**Что сделать**
• A. Перескажите короче абзац заметок о Михаиле Гефтере, который начинается словами «Настоящие заметки посвящены». Сохраните его главные факты.
• B. Продублируйте дословно часть заметок о Михаиле Гефтере: всё, начиная со слов «Виктор Малахов» и вплоть до слов «об этом позже.».
• C. Продолжите заметки о Михаиле Гефтере и Холокосте, начав сразу после последнего приведенного предложения.

══ Предоставленный фрагмент

Михаил Гефтер: Холокост, совесть

Но если Холокост не просто трагедия, если определение трагедии слишком мало для него, тогда что же он такое? М. Гефтер находит единственное слово — «опыт».

Методология 20.07.2011 // 1 475

МИХАИЛ ГЕФТЕР: ХОЛОКОСТ, СОВЕСТЬ

Виктор Малахов
/Київ/

Настоящие заметки посвящены выдающемуся историку и мыслителю Михаилу Яковлевичу Гефтеру. Это не значит, что они — о нем и о его творчестве; для этого у их автора нет достаточных знаний. Способ посвящения здесь иной: через со-размышление над теми острейшими вопросами, устремленными в будущее прозрениями, которые мы в изобилии находим в текстах М. Гефтера, характеризовавшего себя «человеком вопроса». Он оставил нам прежде всего дар своей пытливой, совестливой мысли; восприятие этого дара невозможно без уважительной полемики по поводу существа выдвинутых им идей. Есть также время задавать вопросы и время на них отвечать. Сегодня мне представляется неизбежным риск отвечания, по крайней мере, на некоторые вопросы, самая формулировка которых десятилетие-полтора тому назад требовала незаурядного интеллектуального мужества. Однако об этом позже.

Прежде всего — несколько соображений по поводу подхода М. Гефтера к теме Холокоста, одной из центральных тем не только его научных и практических занятий (как президента НПЦ «Холокост»), но и, можно с уверенностью предположить, всего его духовного и нравственного опыта. Мне кажется, гефтеровские идеи все еще редко находят адекватный отклик и продолжение в нынешней литературе о Холокосте. Позволю себе остановиться на некоторых из них.

════
══ Исходные данные

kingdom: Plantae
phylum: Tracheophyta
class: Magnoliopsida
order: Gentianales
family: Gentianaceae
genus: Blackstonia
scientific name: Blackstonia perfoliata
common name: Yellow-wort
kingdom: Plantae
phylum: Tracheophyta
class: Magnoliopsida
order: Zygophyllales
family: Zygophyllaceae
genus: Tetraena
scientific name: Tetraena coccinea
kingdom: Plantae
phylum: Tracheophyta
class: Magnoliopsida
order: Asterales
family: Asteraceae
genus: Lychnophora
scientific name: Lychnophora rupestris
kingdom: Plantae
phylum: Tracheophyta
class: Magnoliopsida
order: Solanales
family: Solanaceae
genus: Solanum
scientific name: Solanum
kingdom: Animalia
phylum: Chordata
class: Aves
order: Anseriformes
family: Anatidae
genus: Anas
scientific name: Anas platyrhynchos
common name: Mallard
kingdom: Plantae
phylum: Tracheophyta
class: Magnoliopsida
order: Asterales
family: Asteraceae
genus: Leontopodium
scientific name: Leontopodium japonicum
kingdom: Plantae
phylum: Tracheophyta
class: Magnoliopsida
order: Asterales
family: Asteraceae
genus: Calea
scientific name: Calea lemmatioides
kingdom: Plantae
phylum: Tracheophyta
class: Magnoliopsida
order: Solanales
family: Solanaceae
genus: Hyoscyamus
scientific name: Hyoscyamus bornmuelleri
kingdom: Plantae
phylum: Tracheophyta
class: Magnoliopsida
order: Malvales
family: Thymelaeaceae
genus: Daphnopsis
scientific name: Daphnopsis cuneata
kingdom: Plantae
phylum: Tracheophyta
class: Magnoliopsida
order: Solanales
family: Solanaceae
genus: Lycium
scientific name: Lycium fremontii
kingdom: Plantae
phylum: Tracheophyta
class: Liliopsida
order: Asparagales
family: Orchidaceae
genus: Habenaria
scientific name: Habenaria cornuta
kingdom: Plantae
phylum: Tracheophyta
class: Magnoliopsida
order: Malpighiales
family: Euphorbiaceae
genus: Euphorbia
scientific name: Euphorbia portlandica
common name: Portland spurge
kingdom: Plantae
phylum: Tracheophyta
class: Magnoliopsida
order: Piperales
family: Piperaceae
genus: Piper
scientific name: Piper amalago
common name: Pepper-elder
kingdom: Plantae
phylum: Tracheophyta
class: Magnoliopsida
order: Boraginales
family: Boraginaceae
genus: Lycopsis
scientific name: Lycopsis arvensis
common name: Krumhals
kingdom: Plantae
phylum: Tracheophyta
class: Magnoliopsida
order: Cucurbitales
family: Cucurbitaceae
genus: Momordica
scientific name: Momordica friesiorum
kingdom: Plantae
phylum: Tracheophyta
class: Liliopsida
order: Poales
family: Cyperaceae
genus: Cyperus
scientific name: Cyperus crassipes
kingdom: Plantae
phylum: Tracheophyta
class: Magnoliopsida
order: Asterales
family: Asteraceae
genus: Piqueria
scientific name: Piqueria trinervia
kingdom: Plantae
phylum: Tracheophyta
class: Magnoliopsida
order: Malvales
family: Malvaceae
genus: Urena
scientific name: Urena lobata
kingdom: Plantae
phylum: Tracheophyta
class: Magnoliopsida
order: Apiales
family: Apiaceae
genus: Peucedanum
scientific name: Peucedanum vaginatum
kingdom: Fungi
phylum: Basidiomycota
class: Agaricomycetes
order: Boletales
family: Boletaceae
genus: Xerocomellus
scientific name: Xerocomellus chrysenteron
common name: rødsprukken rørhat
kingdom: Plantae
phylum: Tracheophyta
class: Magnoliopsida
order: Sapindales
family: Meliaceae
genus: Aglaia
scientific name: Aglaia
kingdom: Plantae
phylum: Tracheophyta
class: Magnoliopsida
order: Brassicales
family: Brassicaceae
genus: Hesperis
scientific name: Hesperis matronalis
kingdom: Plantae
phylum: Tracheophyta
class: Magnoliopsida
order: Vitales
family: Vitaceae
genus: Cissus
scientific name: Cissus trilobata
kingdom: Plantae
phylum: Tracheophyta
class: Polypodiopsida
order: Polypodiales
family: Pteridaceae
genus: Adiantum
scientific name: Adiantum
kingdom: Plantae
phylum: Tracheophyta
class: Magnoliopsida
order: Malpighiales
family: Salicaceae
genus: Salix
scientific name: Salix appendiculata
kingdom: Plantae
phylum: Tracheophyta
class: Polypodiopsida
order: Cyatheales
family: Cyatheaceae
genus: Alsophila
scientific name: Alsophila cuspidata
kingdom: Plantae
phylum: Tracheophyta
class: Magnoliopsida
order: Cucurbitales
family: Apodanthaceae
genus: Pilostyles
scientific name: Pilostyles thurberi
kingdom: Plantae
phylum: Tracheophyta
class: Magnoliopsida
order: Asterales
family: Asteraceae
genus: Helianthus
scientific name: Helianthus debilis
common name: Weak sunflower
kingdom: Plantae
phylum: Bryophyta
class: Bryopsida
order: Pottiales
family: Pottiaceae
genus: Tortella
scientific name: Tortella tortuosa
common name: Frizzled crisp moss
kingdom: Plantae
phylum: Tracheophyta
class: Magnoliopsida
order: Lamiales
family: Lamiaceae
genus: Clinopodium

════

**Ожидаемые результаты**
• A. Заметки посвящены историку и мыслителю Михаилу Яковлевичу Гефтеру. Речь в них идет не о нем самом и не о его творчестве: для этого у автора недостаточно знаний. Это со-размышление над острыми вопросами и прозрениями из текстов Гефтера, который называл себя «человеком вопроса». Он оставил дар пытливой, совестливой мысли, и воспринять его можно только через уважительную полемику о существе его идей. Автор считает неизбежным риск ответить хотя бы на некоторые вопросы, сама постановка которых десятилетие-полтора назад требовала незаурядного интеллектуального мужества.

• B.
Виктор Малахов
/Київ/

Настоящие заметки посвящены выдающемуся историку и мыслителю Михаилу Яковлевичу Гефтеру. Это не значит, что они — о нем и о его творчестве; для этого у их автора нет достаточных знаний. Способ посвящения здесь иной: через со-размышление над теми острейшими вопросами, устремленными в будущее прозрениями, которые мы в изобилии находим в текстах М. Гефтера, характеризовавшего себя «человеком вопроса». Он оставил нам прежде всего дар своей пытливой, совестливой мысли; восприятие этого дара невозможно без уважительной полемики по поводу существа выдвинутых им идей. Есть также время задавать вопросы и время на них отвечать. Сегодня мне представляется неизбежным риск отвечания, по крайней мере, на некоторые вопросы, самая формулировка которых десятилетие-полтора тому назад требовала незаурядного интеллектуального мужества. Однако об этом позже.

• C.
Во-первых, у Гефтера чрезвычайно выразительно представлен тезис о всеобщности Холокоста, направленного, как и любой геноцид, «против всех» (Гефтер М. — с. 265, 274, 290 и др.)1: всечеловеческой трагедии, жертвой которой стал конкретный народ. Оба полюса такого понимания для Гефтера принципиально важны. Тем не менее, смысловое ударение им ставится именно на всеобщности произошедшего, причем ставится с хирургической точностью: говоря об уроках Холокоста, мыслитель призывает грядущие поколения отрешиться навсегда от «избранности в страдании» (с. 46. Ср.: с. 266, 272, 274).
Трудно переоценить актуальность этой позиции Гефтера. Действительно, осмысление Холокоста — а у нас оно разворачивается как раз в настоящее время — не может не ставить еврейское сознание перед неизбежностью жесткого выбора: либо рассматривать Холокост как трагическое подтверждение избранности еврейского народа, его особого пути и положения, которых он должен неукоснительно придерживаться и впредь, — либо осознать это страшное событие как историческую точку в нарративе избранности, самоутверждения и отталкивания от других человеческих общностей. Нельзя не видеть, какой вклад в становление идеи национально-религиозной избранности (притом избранности, причастность к которой определяется не в последнюю очередь собственно биологическим фактором) внесло само еврейство. Поэтому закономерен вопрос: если «гетто избранничеств» (выражение М. Цветаевой, употребленное ею в иной связи, но точно подходящее сюда) как тысячелетний архетип существования евреев в христианской Европе, было расстреляно нацистами — следует ли возрождать его вновь или необходимо искать иные, не обремененные трагической исключительностью способы утверждения своей идентичности в нынешнем Мире миров? Вопрос этот обойти невозможно, и, повторяю, Михаил Гефтер предлагает на него свой, вполне определенный ответ.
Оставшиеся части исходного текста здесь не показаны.